High-level geometry primitives are edges, rows of dots, polypoints, text, raster images, plines and TrueType font polydraws. These primitives are simplified into low-level conveyor geometry primitives.

Low-level geometry primitives are circles, circle arcs, elliptical arcs, nurbs curves, polylines, polygon shells and meshes. These primitives are simplified into non-conveyor geometry primitives.

The next simplification step is the set of generateXXX methods. They are called for complex primitives such as shells and meshes. These methods are called after checking which kind of geometry is required for output (is primitive filled or outlined), and they delegate the sub-primitives simplification for the next level of methods.

The next simplification step is actual for shell/mesh face generation. The shellFaceOut/meshFaceOut methods execute face triangulation and output the resulting triangulation using the triangleOut method.

The triangleOut/polylineOut methods with indexes in the method arguments are called as a result of shell/mesh primitive simplification. They call the polygonOut/polylineOut methods with a vertex list in the arguments list if these methods are not overridden.

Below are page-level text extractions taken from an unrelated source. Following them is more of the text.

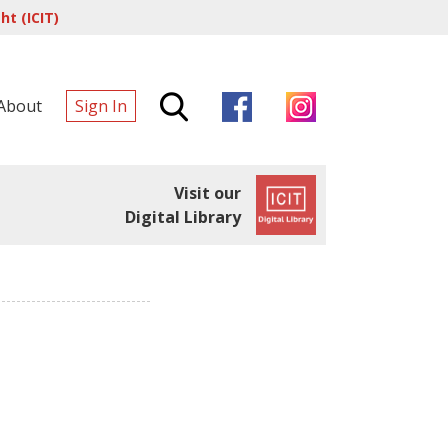
t (ICIT)
About
Sign In
Visit our
Digital Library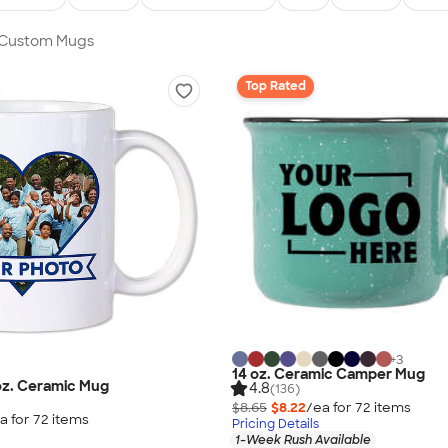
n Custom Mugs
Top Rated
+
3
14 oz. Ceramic Camper Mug
 oz. Ceramic Mug
4.8
(136)
$8.65
$8.22
/ea for
72
item
s
a for
72
item
s
Pricing Details
1-Week Rush Available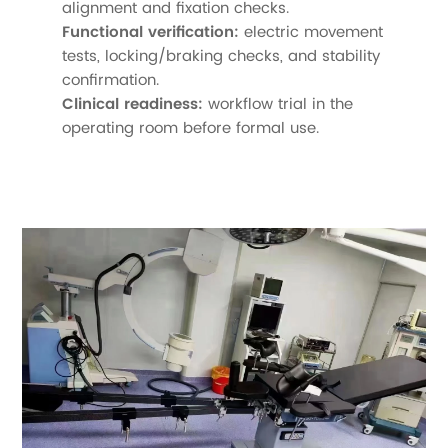
alignment and fixation checks.
Functional verification:
electric movement
tests, locking/braking checks, and stability
confirmation.
Clinical readiness:
workflow trial in the
operating room before formal use.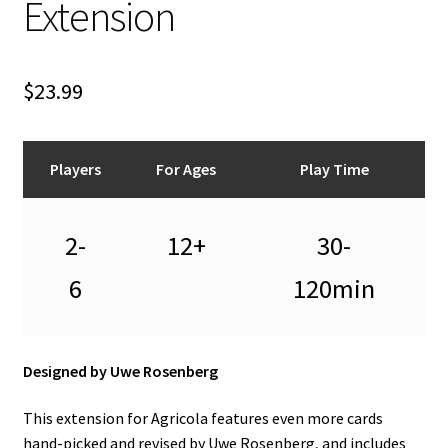
Extension
n
u
$
23.99
Players
For Ages
Play Time
2-
12+
30-
6
120min
Designed by Uwe Rosenberg
This extension for Agricola features even more cards
hand-picked and revised by Uwe Rosenberg, and includes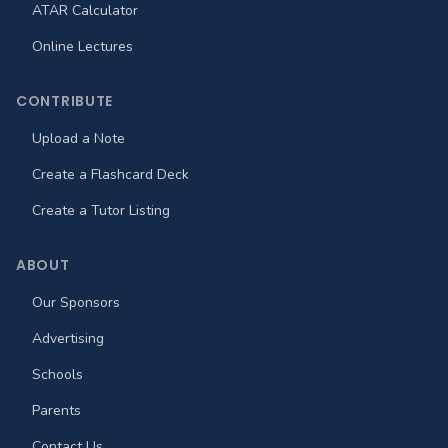
ATAR Calculator
Online Lectures
CONTRIBUTE
Upload a Note
Create a Flashcard Deck
Create a Tutor Listing
ABOUT
Our Sponsors
Advertising
Schools
Parents
Contact Us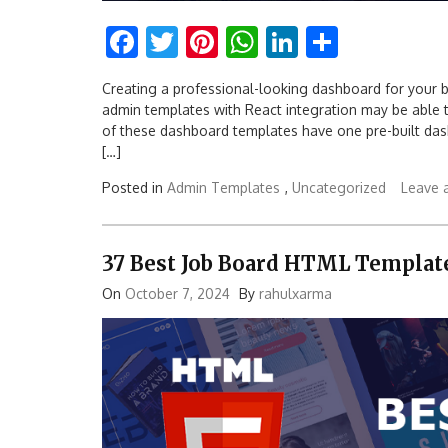
Facebook
Twitter
Pinterest
WhatsApp
LinkedIn
Share
Creating a professional-looking dashboard for your b
admin templates with React integration may be able to f
of these dashboard templates have one pre-built d
[…]
Posted in
Admin Templates
,
Uncategorized
Leave 
37 Best Job Board HTML Templat
On
October 7, 2024
By
rahulxarma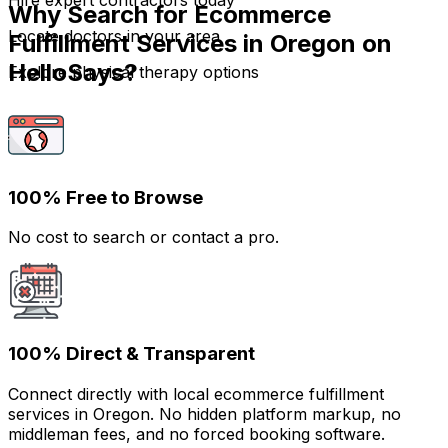
Hire expert contractors today
Why Search for Ecommerce
Locate doctors in your area
Fulfillment Services in Oregon on
HelloSays?
Explore physical therapy options
100% Free to Browse
No cost to search or contact a pro.
100% Direct & Transparent
Connect directly with local ecommerce fulfillment
services in Oregon. No hidden platform markup, no
middleman fees, and no forced booking software.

The final point of simplification levels are the polygonOut/polylineOut methods. They surely must be overridden if member code hasn’t overridden the previous simplification levels. If polygonOut is called but it is not overridden, it can call the shellProc method, and if client code hasn’t overridden the other simplification levels, the application can enter into an infinite loop. The polylineOut method will generate an assert message (for debug configurations only) if it is called but not overridden in member code.